As the song cycle continues, you seem to be going down a worm-hole of back to the future grooviness spanning somewhere from the mid-sixties all the way to around 1973 before you spin around and go back down the rabbit hole of wonderment to discover the mojo dance party of “Tracy Said” along with the organ-drenched Paul Revere and the Raiders vibing “Next Time I See You Around.”

And then, 15 songs in, just like that, the closer, “Distress Signals From A Planet On The Edge of Despair” takes you to Red Sector A with a wild Space-Mojo jam that wraps it all up with a cosmic bow and sends you back to a reality that will leave you thinking, what has just happened?

Album of the Day: The Successful Failures – Pack Up Your Shadows

The Successful Failures – Pack Up Your Shadows

The first thing you should know about The Successful Failures is that any attempt to plug them into one genre or another is very much a fool’s errand.

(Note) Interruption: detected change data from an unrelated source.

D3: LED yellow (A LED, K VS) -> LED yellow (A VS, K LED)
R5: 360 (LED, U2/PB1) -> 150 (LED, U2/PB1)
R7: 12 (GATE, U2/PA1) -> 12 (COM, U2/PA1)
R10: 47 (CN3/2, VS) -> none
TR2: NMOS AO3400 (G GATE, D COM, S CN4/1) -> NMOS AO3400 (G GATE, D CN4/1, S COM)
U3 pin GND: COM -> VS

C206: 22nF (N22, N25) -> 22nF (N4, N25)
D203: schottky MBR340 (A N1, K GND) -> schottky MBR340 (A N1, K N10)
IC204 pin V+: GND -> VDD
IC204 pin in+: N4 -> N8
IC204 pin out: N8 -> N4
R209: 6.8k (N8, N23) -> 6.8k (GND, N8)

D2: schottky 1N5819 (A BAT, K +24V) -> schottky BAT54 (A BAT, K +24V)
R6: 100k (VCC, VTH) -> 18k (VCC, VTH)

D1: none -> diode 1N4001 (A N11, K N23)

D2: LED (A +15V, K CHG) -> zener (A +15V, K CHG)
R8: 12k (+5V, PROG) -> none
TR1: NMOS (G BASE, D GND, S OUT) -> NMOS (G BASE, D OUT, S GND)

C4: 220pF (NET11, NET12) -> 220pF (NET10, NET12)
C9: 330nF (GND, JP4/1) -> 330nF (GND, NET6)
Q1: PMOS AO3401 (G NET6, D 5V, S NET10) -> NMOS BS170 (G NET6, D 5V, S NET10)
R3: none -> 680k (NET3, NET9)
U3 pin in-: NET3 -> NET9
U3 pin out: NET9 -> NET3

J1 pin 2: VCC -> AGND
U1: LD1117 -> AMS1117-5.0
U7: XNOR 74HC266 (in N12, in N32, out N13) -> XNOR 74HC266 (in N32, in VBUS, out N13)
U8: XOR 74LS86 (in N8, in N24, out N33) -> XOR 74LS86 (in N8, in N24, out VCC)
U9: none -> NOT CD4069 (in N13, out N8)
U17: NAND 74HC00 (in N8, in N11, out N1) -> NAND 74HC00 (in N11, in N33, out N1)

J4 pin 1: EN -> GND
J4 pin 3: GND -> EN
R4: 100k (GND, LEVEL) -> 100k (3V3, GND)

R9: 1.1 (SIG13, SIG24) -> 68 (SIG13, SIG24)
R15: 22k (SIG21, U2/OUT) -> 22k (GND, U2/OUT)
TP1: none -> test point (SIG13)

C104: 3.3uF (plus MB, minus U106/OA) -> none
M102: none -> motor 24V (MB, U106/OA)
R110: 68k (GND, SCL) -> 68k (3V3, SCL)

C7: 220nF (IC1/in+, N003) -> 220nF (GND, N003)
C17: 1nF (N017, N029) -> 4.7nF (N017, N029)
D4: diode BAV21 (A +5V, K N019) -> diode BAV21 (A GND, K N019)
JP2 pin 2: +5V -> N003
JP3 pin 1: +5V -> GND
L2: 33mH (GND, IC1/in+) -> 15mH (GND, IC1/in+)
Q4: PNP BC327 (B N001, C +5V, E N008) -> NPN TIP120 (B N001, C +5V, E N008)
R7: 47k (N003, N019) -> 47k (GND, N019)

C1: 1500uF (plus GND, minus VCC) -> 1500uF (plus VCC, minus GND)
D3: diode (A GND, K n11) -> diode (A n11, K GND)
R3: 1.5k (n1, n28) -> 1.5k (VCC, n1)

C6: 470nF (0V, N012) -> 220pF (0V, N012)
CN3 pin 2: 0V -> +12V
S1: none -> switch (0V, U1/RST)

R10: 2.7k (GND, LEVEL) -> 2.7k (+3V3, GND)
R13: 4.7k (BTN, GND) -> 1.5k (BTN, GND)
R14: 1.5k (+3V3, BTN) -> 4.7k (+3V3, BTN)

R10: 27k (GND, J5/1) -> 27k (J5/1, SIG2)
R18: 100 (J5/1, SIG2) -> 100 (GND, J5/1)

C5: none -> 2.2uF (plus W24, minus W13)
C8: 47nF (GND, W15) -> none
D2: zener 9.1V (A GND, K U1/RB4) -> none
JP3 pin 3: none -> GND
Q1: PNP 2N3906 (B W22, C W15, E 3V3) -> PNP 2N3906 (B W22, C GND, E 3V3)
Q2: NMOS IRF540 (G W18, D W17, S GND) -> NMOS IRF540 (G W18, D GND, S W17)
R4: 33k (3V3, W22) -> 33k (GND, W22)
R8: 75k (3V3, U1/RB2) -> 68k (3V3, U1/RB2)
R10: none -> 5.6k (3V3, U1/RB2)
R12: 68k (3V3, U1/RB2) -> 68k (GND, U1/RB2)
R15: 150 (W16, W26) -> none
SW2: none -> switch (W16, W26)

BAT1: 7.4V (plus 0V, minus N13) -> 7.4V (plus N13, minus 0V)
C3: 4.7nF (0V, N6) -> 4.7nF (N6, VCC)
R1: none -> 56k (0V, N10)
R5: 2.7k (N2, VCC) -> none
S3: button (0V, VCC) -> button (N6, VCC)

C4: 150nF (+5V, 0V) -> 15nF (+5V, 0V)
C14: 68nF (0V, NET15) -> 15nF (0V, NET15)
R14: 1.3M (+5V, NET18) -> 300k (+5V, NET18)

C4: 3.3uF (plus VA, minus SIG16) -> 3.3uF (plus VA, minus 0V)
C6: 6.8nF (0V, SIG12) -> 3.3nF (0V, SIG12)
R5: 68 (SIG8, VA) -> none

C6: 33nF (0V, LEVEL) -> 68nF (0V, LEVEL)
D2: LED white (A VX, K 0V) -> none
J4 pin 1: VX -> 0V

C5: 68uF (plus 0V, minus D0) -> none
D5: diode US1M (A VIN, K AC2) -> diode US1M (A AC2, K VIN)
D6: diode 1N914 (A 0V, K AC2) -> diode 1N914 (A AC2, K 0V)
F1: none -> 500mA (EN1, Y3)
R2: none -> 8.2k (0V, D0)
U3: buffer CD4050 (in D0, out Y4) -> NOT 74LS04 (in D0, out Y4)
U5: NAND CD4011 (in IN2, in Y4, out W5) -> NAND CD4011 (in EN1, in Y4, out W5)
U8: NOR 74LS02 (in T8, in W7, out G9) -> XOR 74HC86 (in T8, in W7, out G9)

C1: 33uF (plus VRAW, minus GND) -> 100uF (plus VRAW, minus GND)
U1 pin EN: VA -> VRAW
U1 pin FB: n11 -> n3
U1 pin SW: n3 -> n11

Hailing from Trenton, N.J., the band deftly combines Americana, Pop, Rock, and enough of a dusting of Bluegrass that serves as an appetizer to the main course without overwhelming the entire meal.

Originally intended to be an E.P., once the pandemic hit the band used the extra time available to expand the project into a proper full-length record, and what a record it is. Once you get past the mandolin introduction on the opening track “Honeycomb” for fear that a Flatt and Scruggs Hee Haw hoedown is awaiting, all seems to be well when Mick Choba’s vocals kick with his whiskey-soaked voice sounding like a less ramshackle Rhett Miller in full Old ’97s mold. “On Down The Line” is a perfect Honky Tonk sing-along, and “Whiskey Song” toes the Americana with a touch of Country line to perfection.

With the song “This Girl,” the first single from the record, there is more than a passing acquaintance with Power Pop by way of The Bodeans while the song structure puts on full display the master-class level songwriting inherent with the band.

“She used to, she used to be naked, now she’s always undressed she used to be lonely now she’s only making the best of this world she’s making the best of it.”

 

“Murder ‘neath the Silver Moon” is a murder ballad and a marvel of a song that doesn’t end well for our hero. Spoiler alert, he shouldn’t have cheated on her. These guys even morph the somewhat hokey “My Bucket’s Got a Hole In It” into a musical dual guitar, call and response feast for the ears.

This is a great band and should be on your list of best albums of 2020, no question.